I have just started reading a book written by an English teacher (in both senses) who takes herself off to a remote village in western Mongolia to live and work. This is going outside one's comfort zone on a grand scale, and it's absolutely not something all of us could cope with. The fact that she does, and enjoys it, says much about her as an individual, but also quite a bit about us all. It says plenty about those who have made this incredibly inhospitable wilderness their permanent home for millennia - they even admit life is tough there, but they stay. Their diet for most of the year consists of mutton and tea, occasionally relieved by vodka. I consider myself an adventurous type but I am not going there.
It led me to thinking what basic needs really are. I suppose:
1. Warmth. The idea of sleeping in a tent in winter certainly doesn't appeal to me, but more to the point I think it could be positively dangerous. We do have a physical need to be warm, and to know we can stay that way. That the fuel won't run out, that we have enough layers of clothing to insulate us. It's most definitely a survival issue.
2. Food. Again, not just having food in our bellies, but knowing there is more. That we will be able to eat tomorrow and the day after. Having access to a continual food supply (and associated clean water), therefore, is a fundamental requirement, and again, a matter of survival.
3. Safety. One could include both of the above in this of course, but it goes far beyond that. To function properly we need to feel that we are not in imminent danger. This is something that is often overlooked by those responsible for the needy; you generally find subsidized housing in the most notorious parts of town due to a vicious cycle of crime and low property values. There is so much more to this aspect that one could write a whole book on perceived safety (and its trade-off with freedom). Another day.
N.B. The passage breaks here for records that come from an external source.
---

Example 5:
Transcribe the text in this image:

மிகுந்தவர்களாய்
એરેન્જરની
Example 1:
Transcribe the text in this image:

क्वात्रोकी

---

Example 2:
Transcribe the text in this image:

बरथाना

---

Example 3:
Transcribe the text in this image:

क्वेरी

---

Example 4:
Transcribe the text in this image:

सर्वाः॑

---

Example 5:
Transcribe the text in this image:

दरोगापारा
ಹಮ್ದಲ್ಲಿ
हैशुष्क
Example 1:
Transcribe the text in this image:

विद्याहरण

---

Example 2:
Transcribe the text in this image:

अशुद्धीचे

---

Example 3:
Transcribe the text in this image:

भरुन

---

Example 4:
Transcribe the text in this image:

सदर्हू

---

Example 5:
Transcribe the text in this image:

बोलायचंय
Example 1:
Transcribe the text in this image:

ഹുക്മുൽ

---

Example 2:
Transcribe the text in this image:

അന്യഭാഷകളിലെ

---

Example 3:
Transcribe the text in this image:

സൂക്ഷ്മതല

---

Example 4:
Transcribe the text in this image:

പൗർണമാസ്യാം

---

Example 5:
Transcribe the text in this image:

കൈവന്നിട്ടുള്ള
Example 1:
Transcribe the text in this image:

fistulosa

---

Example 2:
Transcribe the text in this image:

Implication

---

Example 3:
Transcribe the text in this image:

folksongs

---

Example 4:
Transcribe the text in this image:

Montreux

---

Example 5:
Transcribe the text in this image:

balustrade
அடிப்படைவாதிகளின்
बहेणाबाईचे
I don't know about you, but I would not be happy living at such a level that while these three needs are covered, that's about it. I'm used to having secondary needs fulfilled such as socialization, entertainment, education, and, quite frankly, life's little luxuries. I'm not satisfied with a warm bed, I want it soft and scrupulously clean too. It's not enough that I don't go short of food, I want it to taste nice. I like to feel so safe that I can completely relax, sleeping naked with my doors unlocked. I value these things. I'm fully aware how fortunate I am, and this is why I'm utterly fascinated by the lives of those who cope with so much less.
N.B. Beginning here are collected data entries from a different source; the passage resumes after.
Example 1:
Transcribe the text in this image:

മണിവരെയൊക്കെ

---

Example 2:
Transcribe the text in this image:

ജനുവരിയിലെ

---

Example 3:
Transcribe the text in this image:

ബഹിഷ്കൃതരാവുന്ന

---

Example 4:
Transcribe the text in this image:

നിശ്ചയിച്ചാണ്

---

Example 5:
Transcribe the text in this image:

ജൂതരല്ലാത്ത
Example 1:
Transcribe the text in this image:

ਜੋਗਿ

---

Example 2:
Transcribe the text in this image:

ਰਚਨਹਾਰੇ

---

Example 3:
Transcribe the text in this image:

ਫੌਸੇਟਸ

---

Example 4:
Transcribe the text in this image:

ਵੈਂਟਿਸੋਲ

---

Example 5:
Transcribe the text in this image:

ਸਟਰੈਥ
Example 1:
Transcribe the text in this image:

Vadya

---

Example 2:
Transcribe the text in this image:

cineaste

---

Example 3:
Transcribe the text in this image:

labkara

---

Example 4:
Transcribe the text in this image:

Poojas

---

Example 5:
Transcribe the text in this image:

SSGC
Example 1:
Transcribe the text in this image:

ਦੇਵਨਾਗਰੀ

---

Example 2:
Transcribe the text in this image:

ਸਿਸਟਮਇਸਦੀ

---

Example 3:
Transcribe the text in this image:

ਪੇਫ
And yet, I am also aware that compared to the decadent lives of some, and not only the stinking rich, I tolerate quite a bit, make selective sacrifices, and accept this, even though it's out of necessity rather than choice. We all do. Very few people get all they want. We are told it isn't good for us, and it probably isn't. We adapt to our circumstances, we get on with it, grumbling occasionally.
I've noticed that some of the things I wouldn't tolerate when I was young are quite tolerable now, while other things seem to have grown in importance. I absolutely refuse to eat bad food these days. It's not like I need the calories, and I certainly won't spend money on it. But many of the chop wood and carry water tasks I used to resent now seem quite comforting, in a rhythm of work sort of way. We definitely change with age, but it's quite noticeable that some do so more than others.
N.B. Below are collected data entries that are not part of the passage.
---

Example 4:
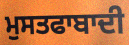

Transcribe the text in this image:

ਮੁਸਤਫਾਬਾਦੀ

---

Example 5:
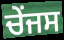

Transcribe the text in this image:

ਚੇਂਜਸ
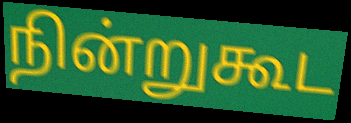
நின்றுகூட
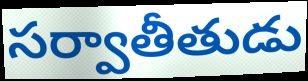
సర్వాతీతుడు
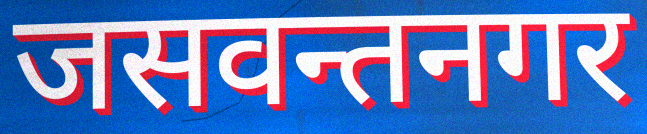
जसवन्तनगर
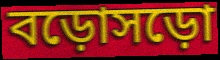
বড়োসড়ো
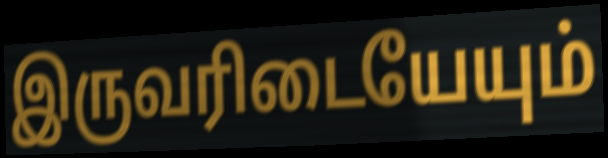
இருவரிடையேயும்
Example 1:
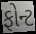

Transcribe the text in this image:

ફોન્ટ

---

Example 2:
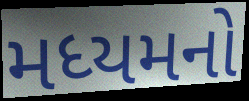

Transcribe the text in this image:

મધ્યમનો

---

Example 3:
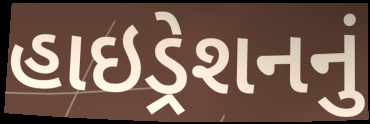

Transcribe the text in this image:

હાઇડ્રેશનનું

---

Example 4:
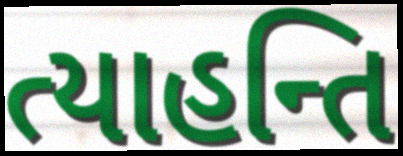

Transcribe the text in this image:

ત્યાહન્તિ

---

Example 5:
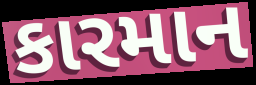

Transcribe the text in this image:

કારમાન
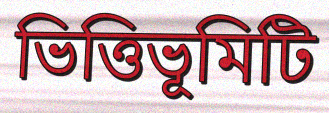
ভিত্তিভূমিটি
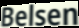
Belsen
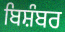
ਬਿਸ਼ੰਬਰ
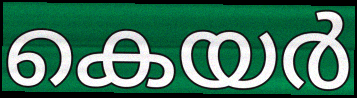
കെയർ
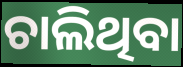
ଚାଲିଥିବା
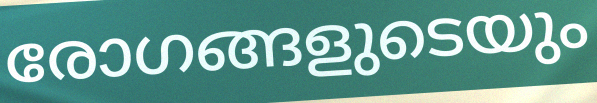
രോഗങ്ങളുടെയും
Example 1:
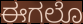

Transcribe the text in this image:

ಈಗಲೊ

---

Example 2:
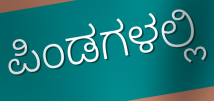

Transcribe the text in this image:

ಪಿಂಡಗಳಲ್ಲಿ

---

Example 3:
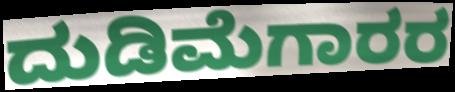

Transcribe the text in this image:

ದುಡಿಮೆಗಾರರ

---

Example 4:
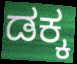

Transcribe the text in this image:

ಡಕ್ಕ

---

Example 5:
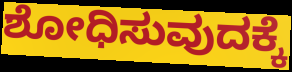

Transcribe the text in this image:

ಶೋಧಿಸುವುದಕ್ಕೆ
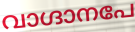
വാഗ്ദാനപേ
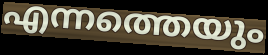
എന്നത്തെയും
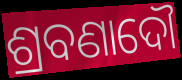
ଶ୍ରବଣାଦୌ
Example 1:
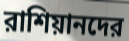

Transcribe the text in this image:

রাশিয়ানদের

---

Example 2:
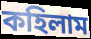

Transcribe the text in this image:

কহিলাম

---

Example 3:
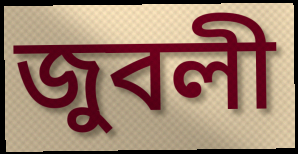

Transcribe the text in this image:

জুবলী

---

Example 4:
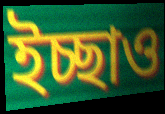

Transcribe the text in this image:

ইচ্ছাও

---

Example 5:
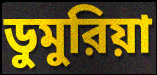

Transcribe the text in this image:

ডুমুরিয়া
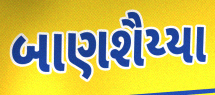
બાણશૈય્યા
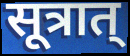
सूत्रात्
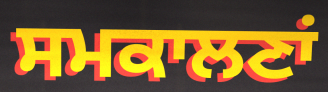
ਸਮਕਾਲਣਾਂ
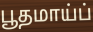
பூதமாய்ப்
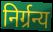
निर्ग्रन्य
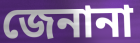
জেনানা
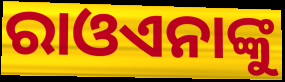
ରାଓଏନାଙ୍କୁ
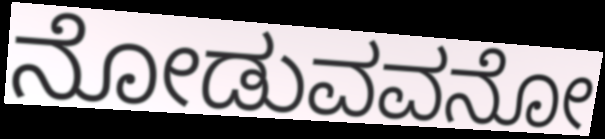
ನೋಡುವವನೋ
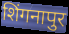
शिंगनापुर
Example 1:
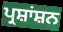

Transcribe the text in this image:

ਪ੍ਰਸ਼ਾਂਸ਼ਨ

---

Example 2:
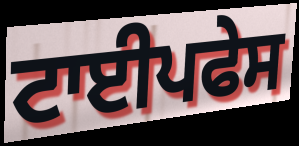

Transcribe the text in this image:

ਟਾਈਪਫੇਸ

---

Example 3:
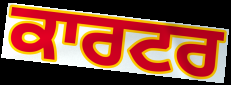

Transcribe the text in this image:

ਕਾਰਟਰ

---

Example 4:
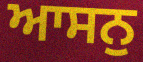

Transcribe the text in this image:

ਆਸਨੁ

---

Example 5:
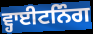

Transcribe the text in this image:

ਵ੍ਹਾਈਟਨਿੰਗ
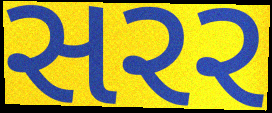
સરર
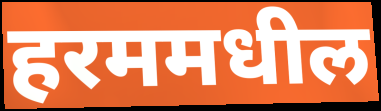
हरममधील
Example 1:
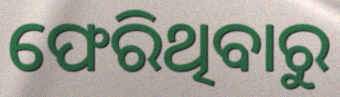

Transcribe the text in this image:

ଫେରିଥିବାରୁ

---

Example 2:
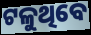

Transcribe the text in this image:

ଟଳୁଥିବେ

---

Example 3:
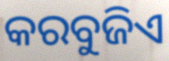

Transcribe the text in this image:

କରବୁଜିଏ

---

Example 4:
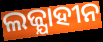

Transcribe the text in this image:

ଲଜ୍ଯାହୀନ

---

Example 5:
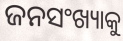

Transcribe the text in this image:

ଜନସଂଖ୍ୟାକୁ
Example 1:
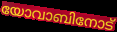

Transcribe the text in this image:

യോവാബിനോട്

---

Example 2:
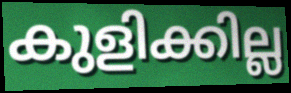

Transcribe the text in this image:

കുളിക്കില്ല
I have noticed a distinct "grumpy old person" attitude happening to people I've known a long time. It's not because of their aches and pains, or because they aren't as rich as they expected to be by now. It's resistance to change. When we were young we were frequently annoyed by older people who poured scorn on our music, our clothing, and other choices. Now I see so many people turning into those boring old codgers, apparently unaware of the hypocrisy, or having forgotten what it feels like to be young.
I suppose we can't enjoy all the changes. This is no different to the fact that when we travel, we can't like all the food, and not everything will appeal to us. It just seems to be an attitude of intolerance and a desire to keep things as they used to be, for what? Comfort? Familiarity? Is the past a security blanket?
The funny part is, this seems to happen with every generation. It's not a new phenomenon. The young tend to be more progressive, the older people more conservative. And always despite the actual benefit or value of the thing being changed or preserved.
I don't want to be a grouchy old person, forever looking backwards. I am absolutely determined not to fall into that trap. I think the risk is low, as I tend to have such eclectic tastes that new ideas fit right in. I enjoy the company of young people. I love to learn, to explore, to experiment. I won't say that I follow fashion (following is really not my thing), but I don't consider myself to be frumpy either. I certainly reject the idea that as a middle-aged woman I should buy clothing marketed towards middle-aged women. I don't even look in that section of the store.
New is good. Old is good too. Why not get the benefit of both? We've been flying to ancient locations for a while now, haven't we? So, now we use the GPS on our smartphones to find ancient ruins. Why is one technology better than another just because it's been around a bit longer and feels more familiar? Ah, yes, it is that security blanket isn't it. Fear of change. Fear that things are moving too fast, out of control. Every generation has felt that. It's an illusion. It's all about fear.